Henry Liu, often known by his pen name Chiang Nan, was a Taiwanese-American writer and journalist. He was a vocal critic of the Kuomintang, then the single ruling party of the Republic of China in Taiwan, and was most famous for writing an unauthorized biography of Chiang Ching-kuo, then president of the Republic of China. He later became a naturalized citizen of the United States, and resided in Daly City, California, where he was assassinated by Bamboo Union members who had been reportedly trained by Republic of China military intelligence.

Marjorie M. Liu is an American New York Times best-selling author and comic book writer. She is acclaimed for her horror fantasy comic Monstress, and her paranormal romance and urban fantasy novels including The Hunter Kiss and Tiger Eye series. Her work for Marvel Comics include NYX, X-23, Dark Wolverine, and Astonishing X-Men. In 2015 Image Comics debuted her creator-owned series Monstress, for which she was nominated for an Eisner Award for Best New Series. In 2017 she won a Hugo Award for the first Monstress trade paperback collection. In July 2018 she became the first woman in the 30-year history of the Eisner Awards to win the Eisner Award for Best Writer for her work on Monstress, though she shared the award with writer Tom King, who won for his work on other books.

Ai-jen Poo is an American labor activist. She is the director of the National Domestic Workers Alliance.
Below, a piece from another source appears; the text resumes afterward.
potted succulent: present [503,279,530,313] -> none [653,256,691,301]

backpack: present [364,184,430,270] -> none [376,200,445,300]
She is also the co-director of Caring Across Generations, a national coalition of 200 advocacy organizations working to transform the long-term care system in the US, with a focus on the needs of aging Americans, people with disabilities, and their caregivers.
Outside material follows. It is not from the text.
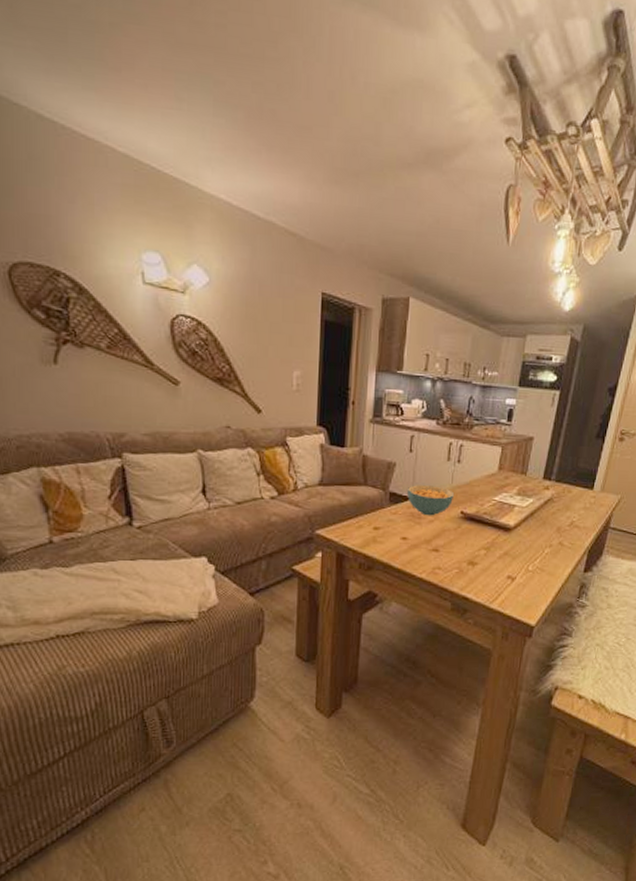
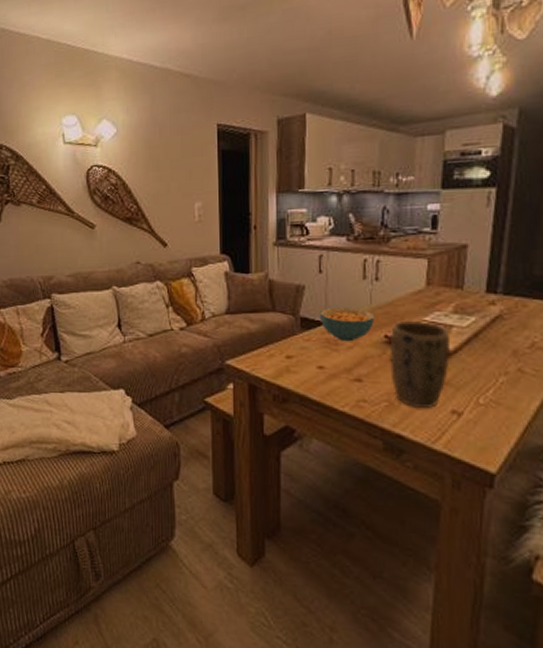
plant pot: none [462,500,513,574] -> present [390,322,451,408]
Timothy Tau is a Taiwanese-American writer and filmmaker. Tau won the 2011 Hyphen Asian American Writers' Workshop Short Story Contest for his short story, "The Understudy", which was published in the Winter 2011 issue of Hyphen magazine, Issue No. 24, the "Survival Issue." Tau also won Second Prize in the 2010 Playboy College Fiction Contest for his short story, "Land of Origin". He has also directed a number of short films and music videos that have screened at various film festivals worldwide and on YouTube.

Timothy Shiou-Ming Wu is an American legal scholar and professor at Columbia Law School, and contributing opinion writer for The New York Times. He is known legally and academically for his enacted "Carterfone" proposal and other significant contributions to antitrust and wireless communications policy, and popularly, for coining the phrase network neutrality in his 2003 law journal article, Network Neutrality, Broadband Discrimination.
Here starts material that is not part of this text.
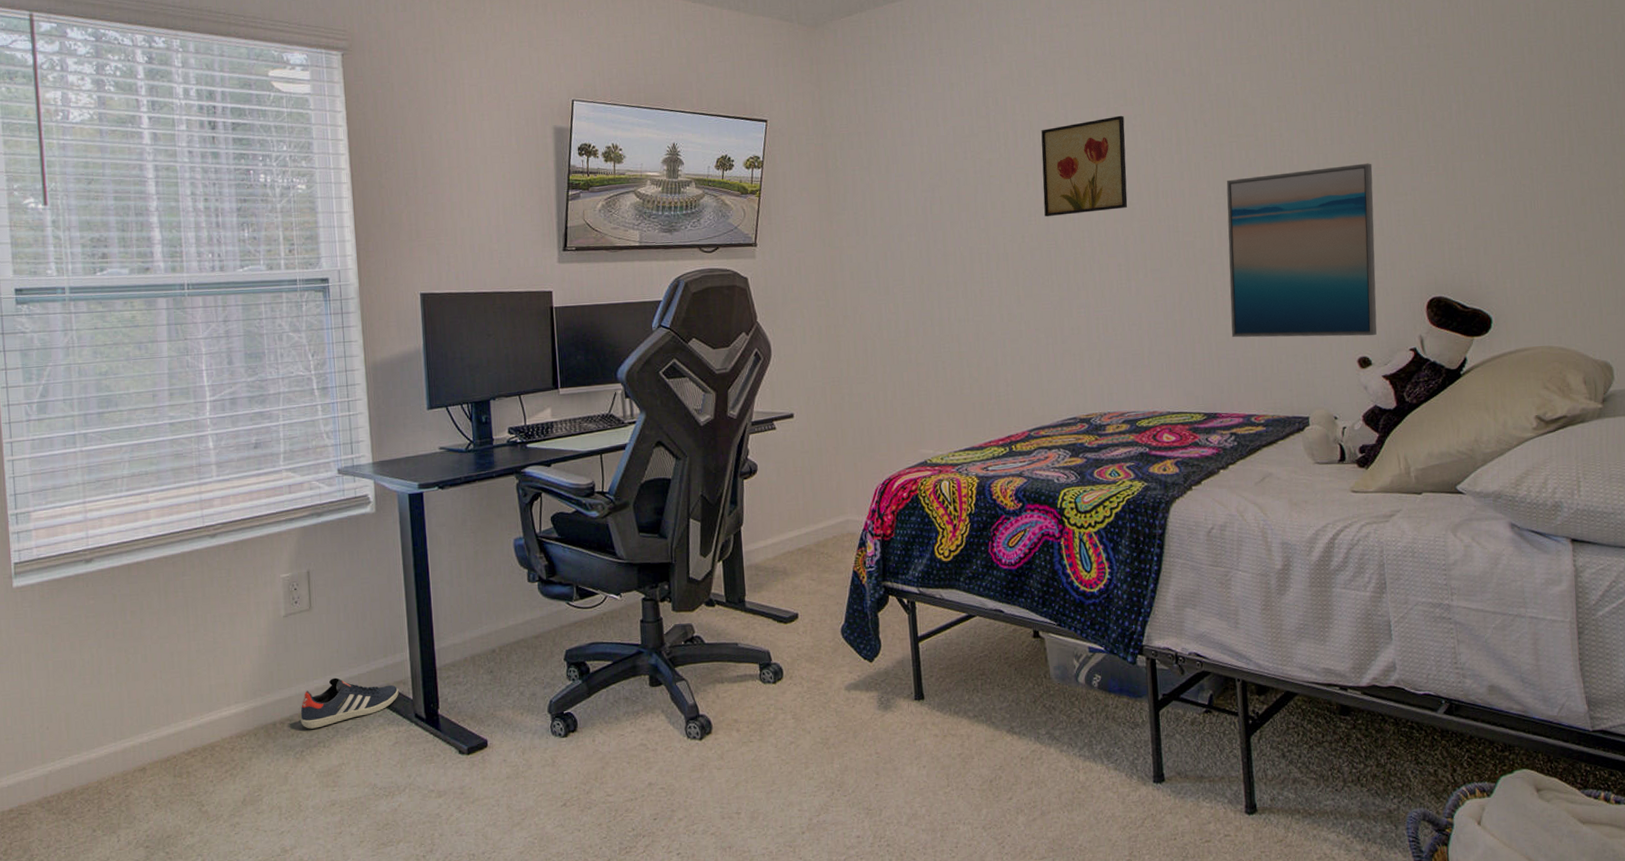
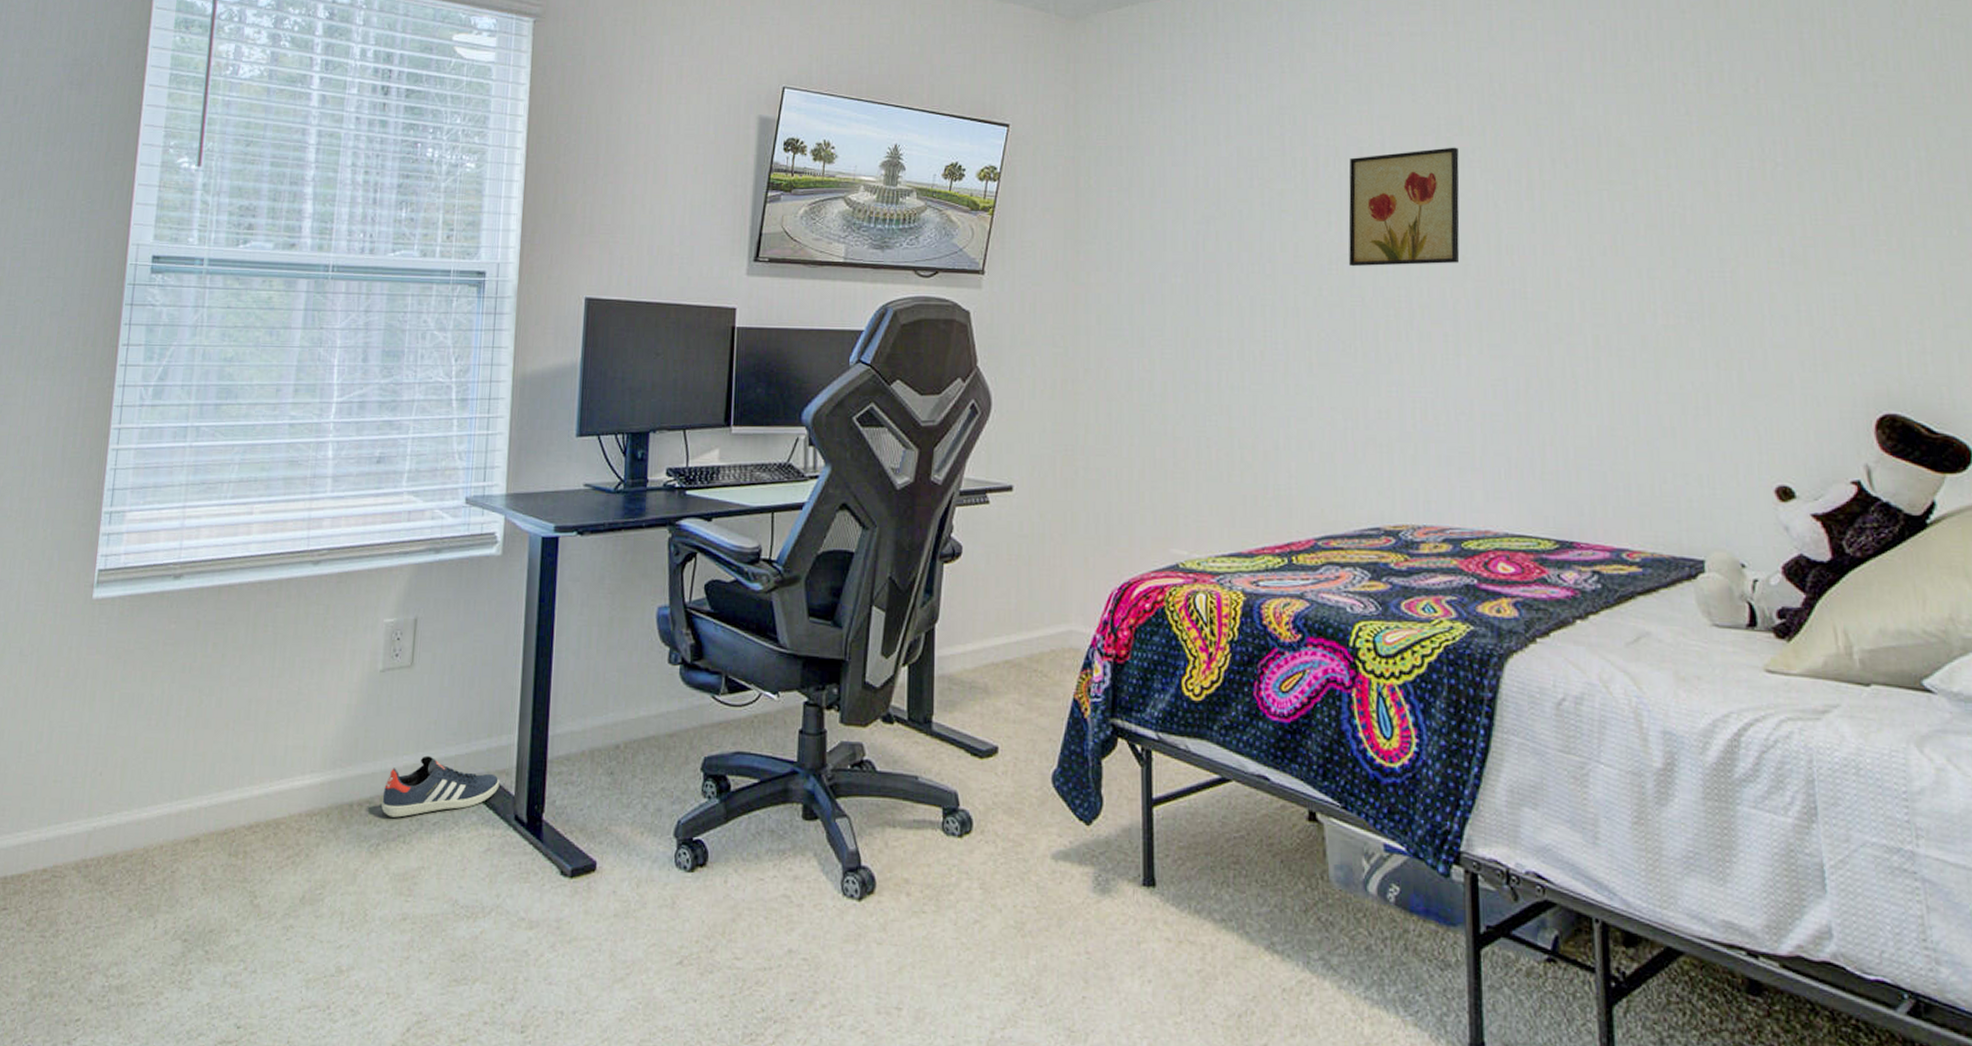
wall art: present [1226,163,1377,338] -> none [1593,229,1804,459]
Alan Michael Yang is an American screenwriter, producer, director and actor. He was a writer and producer for the NBC sitcom Parks and Recreation, for which he received his first Emmy nomination. With Aziz Ansari, Yang co-created the Netflix series Master of None, which premiered in 2015 to critical acclaim. The series was awarded a Peabody Award, and at the 68th Emmy Awards in 2016, Yang and Ansari won for Outstanding Writing for a Comedy Series for Master of None and became the first ever writers of Asian descent to win in the category, which was also nominated in the Outstanding Comedy Series category. Yang also was the screenwriter of the 2014 comedy Date and Switch. In 2018, Yang co-created the Amazon Video series Forever.

Belle Yang is an artist, author, graphic novelist and children's book writer.

Jeff Yang is an Taiwanese-American writer, journalist, businessman, and business/media consultant who writes the Tao Jones column for The Wall Street Journal. Previously, he was the "Asian Pop" columnist at the San Francisco Chronicle.